*** Text section ***
The position, thus, of San Juan, merely parrots the same pedagogic mistake--and a big one at that--of the Deped, an agency called by an activist and critic, Mike Pangilinan, as DeafHead.

When a country teaches most of its students in two strange languages, no amount of teaching will ever become meaningful, and the achievement results will always be below par.

Now, what San Juan should suggest is for that basic education principle to be followed: move from L1 (the mother language of most of our students all over the country) to L2.

L2 here means English, that language that will give them jobs abroad, presuming that San Juan's Tagalized country will not stop sending about 3000 OFWs abroad each day.


Fact Number 6: 'Filipino subjects from elementary to high school are sufficient'.

Many activists in Philippine education no longer believe in this statement.

What these activists, of which I am a part, hold on to is the continuing education of our people in their own respective languages from basic education to university.

There are reasons why we hold on to this:

First,  learning is made more meaningful in mediated by the very instrument through which we look at the world. That instrument is the L1, the mother language of students. We have, at the very least, 185 native languages, and 11 foreign languages per the Ethnologue of 2005.

Second, there is no reason to educate our plural communities with the schizophrenic Tagalog/P/Filipino of San Juan. Such an education has reduced our non-Tagalog peoples to cultural and linguistic illiteracy. The facts of the case are from the field, and San Juan needs only to go around and check how linguistically and culturally illiterate our non-Tagalog peoples have become. Among Ilokano teachers, only a handful know the rudiments of their own language and their own literature. Ask our writers-cum-educators-cum-academics like Joel Manuel, Teofilo Damoco, Ruby Banez and they will tell you what is there in the field.

Third, if San Juan insists on the teaching of Filipino, it should be taught as a second language alongside other second languages of the Philippines, and foreign languages. Fair is fair.

In short, San Juan has no claim here.

Fact Number 7: "Countries that use foreign language/s as medium of instruction in college are more developed than countries that use their national language/s; our people’s English language skills bring huge foreign investments, hence English must be prioritized over Filipino."

This is the fact, one that San Juan, in his naivete, refuses to accept: that English brings in huge foreign investment.

All told, capital is money, and time is money too [Groys 2009], and with the world going gung-ho on capital, as is the case of his own Tagalog/P/Filipino playing footsie with the media capitalists of the Philippines at the expense of multiplicity, diversity, and pluralism, San Juan the academic does not fully understand that investments-with-a-moral-conscience is what we are in need of in a dire way. We need these investments so that we will no longer be exporting our people, some of them coming back dead. The data is four coffins per day.

We do not have this in his own beloved country; much of the money per all those DAP shenanigans, are in the hands of those elite who speak his brand of national language.
*** End of Text section ***
▶ Set of tasks:
1. Decide whether each statement agrees with the essay on language in Philippine education, answering yes or no and quoting the deciding words: (a) The essay counts at least 185 native languages in the country. (b) The writer holds that Filipino subjects from elementary to high school are sufficient. (c) The essay says about 3000 OFWs are sent abroad each day.
2. Carry on the essay on language in Philippine education, picking up right after its final sentence.
The data placed after this note is not needed.
*** Data section ***
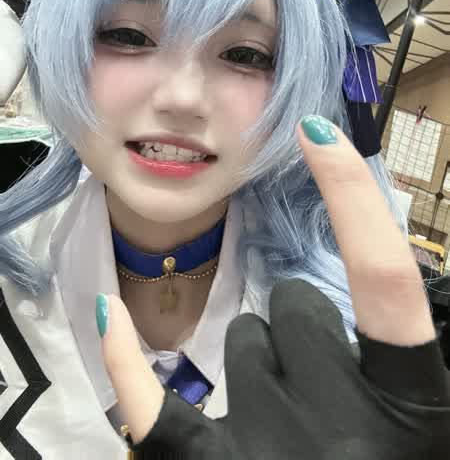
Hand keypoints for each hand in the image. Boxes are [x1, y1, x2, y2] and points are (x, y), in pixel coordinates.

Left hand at [97, 115, 449, 457]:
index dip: (355, 201)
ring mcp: (267, 458)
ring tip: (280, 429)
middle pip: (299, 313)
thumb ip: (391, 365)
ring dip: (261, 367)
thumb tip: (362, 289)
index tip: (316, 133)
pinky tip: (111, 320)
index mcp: (411, 415)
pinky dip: (131, 361)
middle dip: (308, 338)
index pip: (387, 283)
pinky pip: (151, 404)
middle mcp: (340, 432)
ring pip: (245, 343)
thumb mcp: (413, 430)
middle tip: (320, 396)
*** End of Data section ***
▶ Written answers:
1.
(a) Yes: "We have, at the very least, 185 native languages"
(b) No: "Many activists in Philippine education no longer believe in this statement." and "What these activists, of which I am a part"
(c) Yes: "sending about 3000 OFWs abroad each day"

2.
Now, he must open his mind to these facts:

First, that foreigners are setting up shop and attending school in the Philippines because of our English-language ability;

Second, that the Philippines is still the best business English country, and thus, this factor has led to foreign investments; and

Third, that employment of many peoples of the Philippines, the rate now at more than 10 percent, is by way of our peoples’ professional abilities alongside our ability to speak English.

These realities are beyond San Juan's comprehension. He should try becoming an OFW and see for himself why we need English as an international language so we can sell our souls and bodies and honor and dignity and self-respect abroad to the highest bidder.

Fact Number 8: 'Filipino is not yet intellectualized; it cannot be utilized as a medium of instruction in college.'

I am not sure where is San Juan getting these ideas about the charge that his 'Filipino' is not intellectualized.

There are two ways of looking at the whole thing re the issue of intellectualization:

1    First, the content of a particular language with respect to how it can provide an explicans to an explicandum re the self, others, and the world.

From a cultural perspective, every language has that capacity.

Now since we have 'yet to evolve' Filipino as a language, it does not have yet hat intellectualized character.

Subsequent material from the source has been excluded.